Tetyana Dagovych

Tetyana Dagovych, M. A.

SFB 1385 Recht und Literatur

Teilprojekt B01 „Literarische Formen europäischer Rechtskultur in Polen, Russland und der Ukraine. Forschungen zu Recht und Literatur zentral- und osteuropäischer Gesellschaften in vergleichender Perspektive“; Leitung: Prof. Dr. Sproede.

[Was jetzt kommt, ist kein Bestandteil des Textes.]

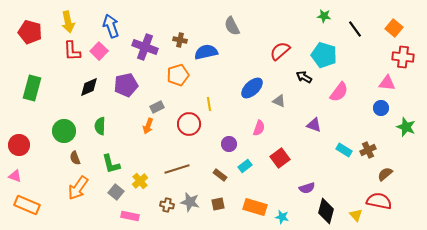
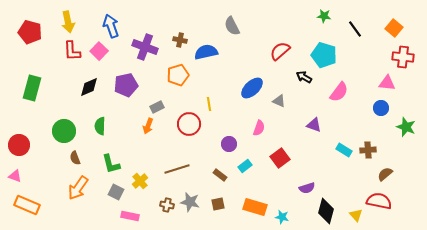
brown cross at (368, 150): rotated 21 degrees clockwise
gray square at (116, 192): rotated 14 degrees counterclockwise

Forschungsprojekt (Dissertationsprojekt):

Erzählungen im Gerichtssaal:

Literarisierte Narration in russischen Plädoyers 1864–1917

1864 fand im Russischen Reich eine umfassende Justizreform statt, in deren Rahmen das öffentliche Gerichtsverfahren sowie die Institution des Geschworenengerichts eingeführt wurden. Der Beruf des professionellen Anwalts etablierte sich und eine für den Kulturkreis neue Textsorte entstand: die Verteidigungsrede. Russische Juristen dieser Zeit konnten auf keine eigene Tradition des Plädoyers zurückgreifen, aber die starke literarische Tradition der Epoche übte einen Einfluss auf ihre Tätigkeit aus: Nicht selten trat nun in künstlerisch anspruchsvollen Verteidigungsreden die Narration an die Stelle der Argumentation. Das Forschungsprojekt untersucht an ausgewählten Verteidigungsreden aus der Zeit von 1864 bis 1917, wie die literarische Narration, womit das ästhetisierte Erzählen unter Anwendung von typisch literarischen Techniken und Verfahren gemeint ist, von Anwälten im juristischen Zweck eingesetzt wurde. Nicht zuletzt wird dabei die rhetorische Wirkung der Literarizität auf die Geschworenen diskutiert, wie auch die Anwendung unterschiedlicher erzählerischer Strategien bei verschiedenen Deliktarten und Beweislagen. Dabei ist die These von Bedeutung, dass die Akzeptanz einer Geschichte weniger auf ihre Übereinstimmung mit den tatsächlichen Ereignissen zurückzuführen ist, als auf die Art und Weise, wie sie erzählt wird. Auch die Beziehungen zwischen zeitgenössischen und späteren literarischen Texten und den im Fokus stehenden Gerichtsreden werden analysiert.

Weitere Schwerpunkte:

– Das Recht im Werk von Lesja Ukraȉnka (1871 – 1913);

– belarussische Poesie des Protests 2020 – 2021.